---------- Text for analysis

California Local Redistricting Project Releases New Tool to Facilitate Local Redistricting Reform

    Media Contact
  • nicolas heidorn, david vance

Today, the California Local Redistricting Project – a joint project of the University of the Pacific, McGeorge School of Law’s Capital Center for Law & Policy and California Common Cause – announced the release of a new tool to enable local governments to fight redistricting abuse at the local level. The Project’s ordinance generator, hosted at www.localredistricting.org/generator, enables any user to easily draft a sample ordinance for establishing a local, independent redistricting commission, which is considered a vital redistricting best practice by good government watchdogs.

“California’s local governments are leading the way on redistricting reform,” said Nicolas Heidorn, Director of the Project. “We view this tool as a big step forward towards providing local officials and advocates with the educational resources and tools they need to consider and implement reform in their communities.”

The generator seeks to make redistricting reform more accessible, and more customizable, to local officials and advocates. Instead of providing locals with a single template for reform, the generator presents locals with choices for reform, and helps guide them through those decision points. After answering a series of redistricting prompts, the generator produces a sample ordinance customized entirely to the user’s preferences. Sample questions include whether the commission is being created for a city or a county, how many members serve on the commission, what qualifications are required of commissioners, and whether or not the commission has the power to adopt new election district boundaries independent of the city council or board of supervisors.

“This is an exciting, game-changing model for promoting local reform,” said Professor Leslie Gielow Jacobs, Director of McGeorge’s Capital Center. “This is worlds away from the traditional, one-size-fits-all packaged approach to reform. The ordinance generator gives local advocates a smarter tool to craft a reform that is tailored to the needs of their communities. This is a pioneering approach to encouraging context-dependent model legislation that we hope gets imitated in other contexts.”

--------------------

> **Activities**
1 – Reproduce a passage of the press release on the ordinance generator word for word, beginning at the words "California Local Redistricting Project Releases" and stopping after the words "good government watchdogs.".
2 – Answer these questions using the press release on the ordinance generator, each answer on its own line and marked with the same letter:
(a) Who is the Director of the California Local Redistricting Project?
(b) At what web address is the ordinance generator hosted?
(c) Who is the Director of McGeorge's Capital Center?
3 – Go on with the press release on the ordinance generator, starting after its last sentence.

---------- Provided records

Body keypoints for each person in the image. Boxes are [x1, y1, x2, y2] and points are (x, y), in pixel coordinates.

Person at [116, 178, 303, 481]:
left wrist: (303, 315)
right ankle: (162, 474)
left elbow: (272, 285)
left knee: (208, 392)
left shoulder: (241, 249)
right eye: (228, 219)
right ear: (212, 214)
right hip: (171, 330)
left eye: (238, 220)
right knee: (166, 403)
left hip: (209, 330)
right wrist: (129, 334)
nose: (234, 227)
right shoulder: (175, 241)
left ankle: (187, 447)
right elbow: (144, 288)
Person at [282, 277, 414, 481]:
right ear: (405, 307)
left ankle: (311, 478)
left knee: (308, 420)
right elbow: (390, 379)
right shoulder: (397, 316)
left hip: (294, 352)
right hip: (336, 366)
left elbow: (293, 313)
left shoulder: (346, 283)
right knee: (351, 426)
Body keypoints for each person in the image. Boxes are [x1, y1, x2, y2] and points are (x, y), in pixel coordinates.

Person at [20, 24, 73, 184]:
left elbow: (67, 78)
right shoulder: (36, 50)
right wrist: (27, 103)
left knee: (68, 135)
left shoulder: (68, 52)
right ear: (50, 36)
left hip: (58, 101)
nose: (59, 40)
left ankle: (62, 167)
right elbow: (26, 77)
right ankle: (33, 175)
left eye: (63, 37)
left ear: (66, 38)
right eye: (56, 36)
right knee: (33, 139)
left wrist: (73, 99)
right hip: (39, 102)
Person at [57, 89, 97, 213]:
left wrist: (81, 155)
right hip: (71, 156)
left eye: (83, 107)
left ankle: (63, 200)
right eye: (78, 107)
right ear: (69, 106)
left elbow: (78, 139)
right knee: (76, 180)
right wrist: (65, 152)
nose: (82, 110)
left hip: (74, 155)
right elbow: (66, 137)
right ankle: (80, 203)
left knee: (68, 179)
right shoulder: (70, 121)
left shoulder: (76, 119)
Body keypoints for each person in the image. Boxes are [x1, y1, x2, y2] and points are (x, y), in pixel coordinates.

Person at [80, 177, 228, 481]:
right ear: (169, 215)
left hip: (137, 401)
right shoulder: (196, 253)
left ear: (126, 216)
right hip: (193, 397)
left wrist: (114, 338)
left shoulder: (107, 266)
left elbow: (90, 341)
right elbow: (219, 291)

--------------------

> **Task answers**
1 –
California Local Redistricting Project Releases New Tool to Facilitate Local Redistricting Reform

    Media Contact
  • nicolas heidorn, david vance

Today, the California Local Redistricting Project – a joint project of the University of the Pacific, McGeorge School of Law’s Capital Center for Law & Policy and California Common Cause – announced the release of a new tool to enable local governments to fight redistricting abuse at the local level. The Project’s ordinance generator, hosted at www.localredistricting.org/generator, enables any user to easily draft a sample ordinance for establishing a local, independent redistricting commission, which is considered a vital redistricting best practice by good government watchdogs.

2 –
(a) Nicolas Heidorn
(b) www.localredistricting.org/generator
(c) Professor Leslie Gielow Jacobs

3 –
California has been a leader in state and also local redistricting reform. In 2008, Californians passed Proposition 11, establishing the state Citizens Redistricting Commission to redraw state legislative and congressional election district boundaries. While newspaper articles across the nation decry the extreme partisan gerrymanders which have distorted the democratic process in other states, California has been held up as the gold standard for fair and effective redistricting reform. Since the passage of Proposition 11, redistricting reform has also taken hold at the local level as well in California. Thirteen local governments in California now use independent redistricting commissions to redraw their city council and board of supervisors’ district lines, including the cities of Chula Vista, Oakland, San Francisco, and Modesto, and the Counties of Los Angeles and San Diego.

“When incumbents, at any level of government, draw their own election districts, it is human nature to give themselves an electoral advantage,” said Kathay Feng, Executive Director of California Common Cause, and one of the authors of Proposition 11. “At the local level, we have seen redistricting used to expel political challengers and excise communities of color who, incumbents fear, may not vote for them. Independent, commission-based redistricting is vital to giving all Californians a voice in our democracy.”    

The California Local Redistricting Project (www.localredistricting.org) is the most comprehensive educational resource on local redistricting in the nation. The Project was made possible through a grant from the James Irvine Foundation.